Will Kemp, an attorney for the owners of Planet 13 and Medizin — whose applications for new licenses were denied — said he thinks about 12 new stores will open in the Las Vegas area, two in or around Reno and two elsewhere.
The ruling by Clark County District Court Judge Elizabeth Gonzalez softened the effect of an injunction she granted a week ago freezing the entire permit process so regulators could identify licensees that met screening requirements when applications were submitted a year ago.
All sides expect her order to be appealed to the Nevada Supreme Court.
Meanwhile, dozens of plaintiffs who lost bids for licenses last year will head to trials before state and federal judges. Ten lawsuits are pending.
Plaintiffs generally argue they were harmed because the process of ranking and choosing winners from among 462 applications was riddled with mistakes and bias.
The judge, who heard 18 days of evidence and testimony, agreed in her detailed 24-page order last week.
She bluntly called a decision by state tax officials to only require background checks of owners with a 5 percent share of a dispensary business a violation of the state constitution, “an abuse of discretion, and arbitrary and capricious.”
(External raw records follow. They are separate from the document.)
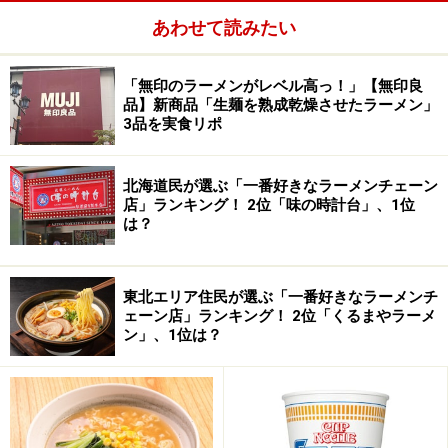
こで店主が新聞を読んでいました。「今日は開けるので
あわせて読みたい
しょうか？」とおそるおそる聞くと「おっ、もうそんな
時間か。どうぞ」と言ってくれました。良かったぁ～。
「無印のラーメンがレベル高っ！」【無印良
でも、人気店なのかと思ったら誰も来ないのね。
品】新商品「生麺を熟成乾燥させたラーメン」
3品を実食リポ
自家製麺の無化調スープ。スープを活かすために具は葱
北海道民が選ぶ「一番好きなラーメンチェーン
だけ。（写真は肉そば） メニューは、そばと肉そばの２
店」ランキング！ 2位「味の時計台」、1位
種類のみ。麺はラーメン本の写真で見ると手打ちの多加
は？
水のような麺に見えますが食べてみると（変わったのか
な？）どちらかと言えば沖縄そばのような、ボキボキ噛
東北エリア住民が選ぶ「一番好きなラーメンチ
む音が聞こえてきそうな麺。生茹で？とも思えるような
ェーン店」ランキング！ 2位「くるまやラーメ
独特の麺でした。でも、むしろ個性があってこれは私好
ン」、1位は？
み。ただ、近所の人はもしかしたらダメなのかも？だっ
て、30分くらい、誰も来ないんです。地元では人気店で
はないのかも？実際に話を聞いたら、毎日そんなには数
が出てないようです。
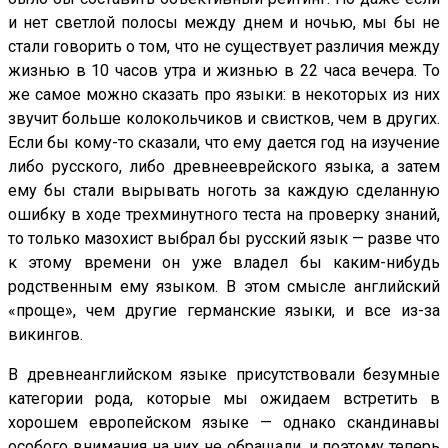
и нет светлой полосы между днем и ночью, мы бы не
стали говорить о том, что не существует различия между
жизнью в 10 часов утра и жизнью в 22 часа вечера. То
же самое можно сказать про языки: в некоторых из них
звучит больше колокольчиков и свистков, чем в других.
Если бы кому-то сказали, что ему дается год на изучение
либо русского, либо древнееврейского языка, а затем
ему бы стали вырывать ноготь за каждую сделанную
ошибку в ходе трехминутного теста на проверку знаний,
то только мазохист выбрал бы русский язык — разве что
к этому времени он уже владел бы каким-нибудь
родственным ему языком. В этом смысле английский
«проще», чем другие германские языки, и все из-за
викингов.
В древнеанглийском языке присутствовали безумные
категории рода, которые мы ожидаем встретить в
хорошем европейском языке — однако скандинавы
особого внимания на них не обращали, и поэтому теперь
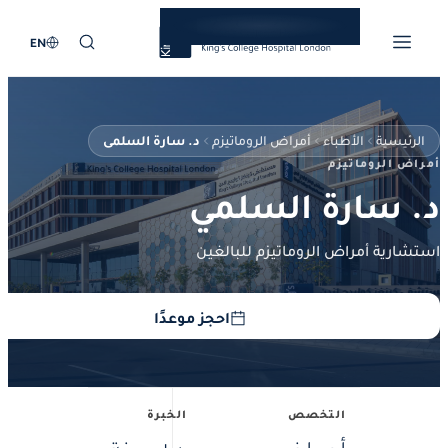
EN
ئيسية
الأطباء
أمراض الروماتيزم
د. سارة السلمي
 الروماتيزم
 سارة السلمي
رية أمراض الروماتيزم للبالغين
احجز موعدًا
التخصص
الخبرة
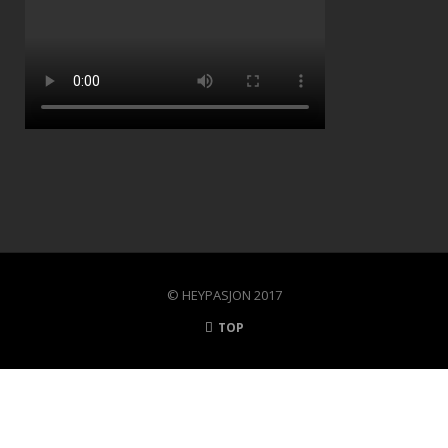
© HEYPASJON 2017
TOP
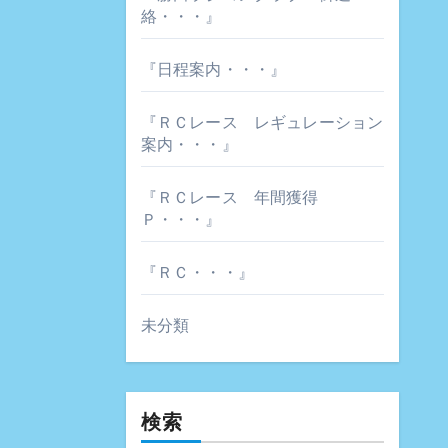
絡・・・』
『日程案内・・・』
『ＲＣレース レギュレーション
案内・・・』
『ＲＣレース 年間獲得
Ｐ・・・』
『ＲＣ・・・』
未分類
検索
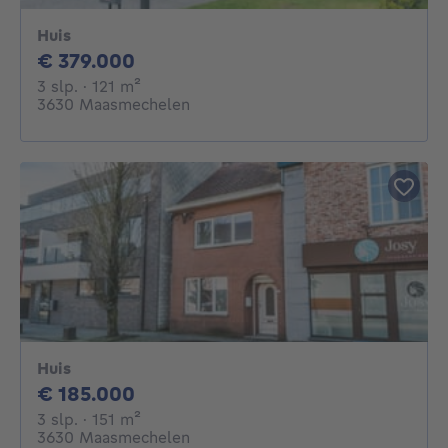
Huis
379000€
€ 379.000
3 slaapkamers
vierkante meters
3 slp.
· 121
m²
3630 Maasmechelen
Huis
185000€
€ 185.000
3 slaapkamers
vierkante meters
3 slp.
· 151
m²
3630 Maasmechelen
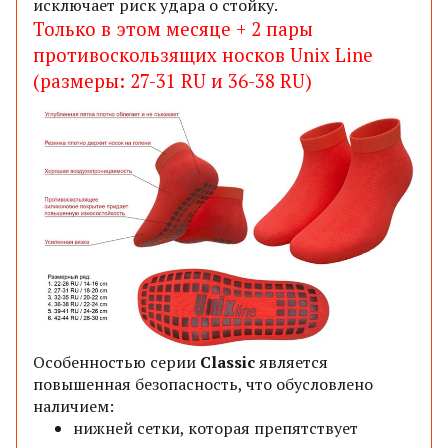
исключает риск удара о стойку.
Только в этом месяце + 2 пары
противоскользящих носков Unix Line
(размеры: 27-31 RU и 36-38 RU)
Особенностью серии
Classic
является
повышенная безопасность, что обусловлено
наличием:
нижней сетки, которая
препятствует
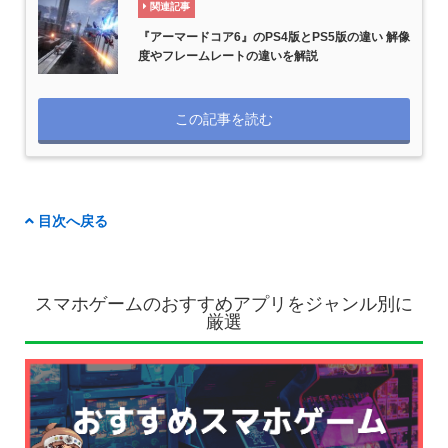
関連記事
『アーマードコア6』のPS4版とPS5版の違い 解像
度やフレームレートの違いを解説
この記事を読む
目次へ戻る
スマホゲームのおすすめアプリをジャンル別に
厳選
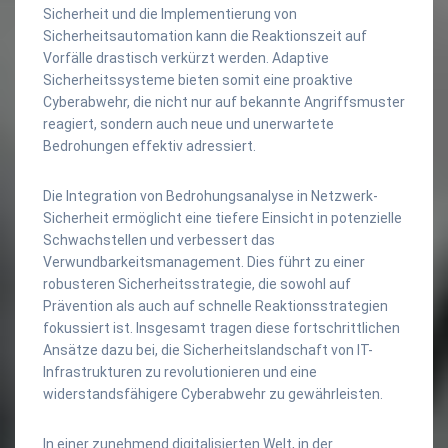
Sicherheit und die Implementierung von
Sicherheitsautomation kann die Reaktionszeit auf
Vorfälle drastisch verkürzt werden. Adaptive
Sicherheitssysteme bieten somit eine proaktive
Cyberabwehr, die nicht nur auf bekannte Angriffsmuster
reagiert, sondern auch neue und unerwartete
Bedrohungen effektiv adressiert.
Die Integration von Bedrohungsanalyse in Netzwerk-
Sicherheit ermöglicht eine tiefere Einsicht in potenzielle
Schwachstellen und verbessert das
Verwundbarkeitsmanagement. Dies führt zu einer
robusteren Sicherheitsstrategie, die sowohl auf
Prävention als auch auf schnelle Reaktionsstrategien
fokussiert ist. Insgesamt tragen diese fortschrittlichen
Ansätze dazu bei, die Sicherheitslandschaft von IT-
Infrastrukturen zu revolutionieren und eine
widerstandsfähigere Cyberabwehr zu gewährleisten.
In einer zunehmend digitalisierten Welt, in der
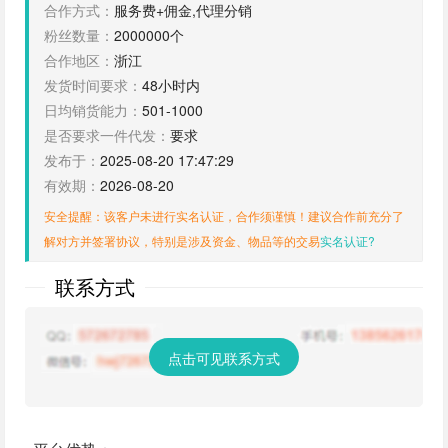
合作方式：
服务费+佣金,代理分销
粉丝数量：
2000000个
合作地区：
浙江
发货时间要求：
48小时内
日均销货能力：
501-1000
是否要求一件代发：
要求
发布于：
2025-08-20 17:47:29
有效期：
2026-08-20
安全提醒：该客户未进行实名认证，合作须谨慎！建议合作前充分了
解对方并签署协议，特别是涉及资金、物品等的交易
实名认证?
联系方式
点击可见联系方式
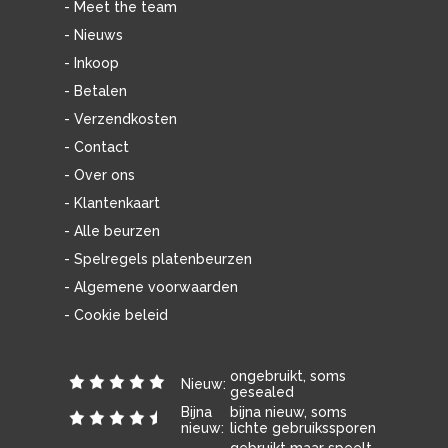
- Meet the team
- Nieuws
- Inkoop
- Betalen
- Verzendkosten
- Contact
- Over ons
- Klantenkaart
- Alle beurzen
- Spelregels platenbeurzen
- Algemene voorwaarden
- Cookie beleid
ongebruikt, soms
Nieuw:
gesealed
Bijna
bijna nieuw, soms
nieuw:
lichte gebruikssporen
gebruikt maar speelt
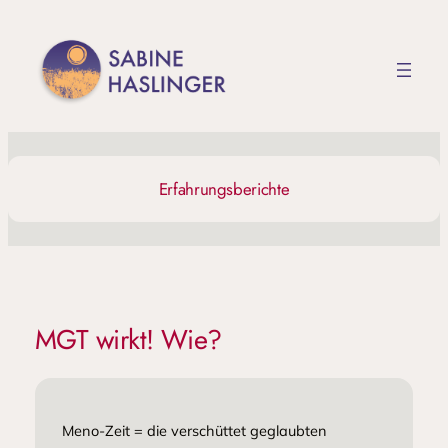
Zum
Inhalt
springen
Erfahrungsberichte
MGT wirkt! Wie?
Meno-Zeit = die verschüttet geglaubten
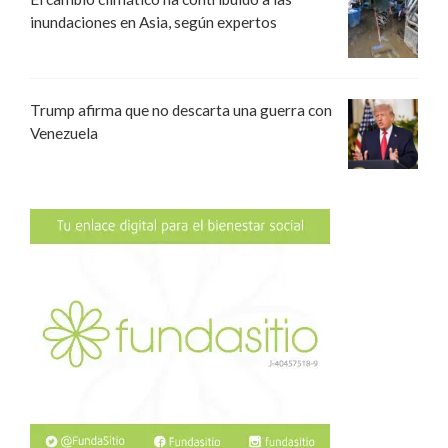
inundaciones en Asia, según expertos
Trump afirma que no descarta una guerra con
Venezuela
Background checks were required by the 2016 voter initiative that legalized recreational marijuana sales to adults 21 and older.
Gonzalez also called a decision by regulators to delete a requirement that applicants list a physical address for a proposed dispensary “evidence of conduct that is a serious issue.”
Losing bidders wanted Gonzalez to void all 61 licenses that were approved in December in a competition for 64 available permits. Three were not awarded in counties that received no bids.
New tax figures show the 65 recreational and medicinal pot dispensaries currently open reported nearly $640 million in total recreational and medical cannabis sales for the fiscal year ending June 30.
The state took in a little more than $99 million in taxes and another $9.9 million in licensing and application fees.
All the companies involved in the litigation already have some dispensaries, because applications for new licenses were only accepted from operators of existing medical marijuana shops.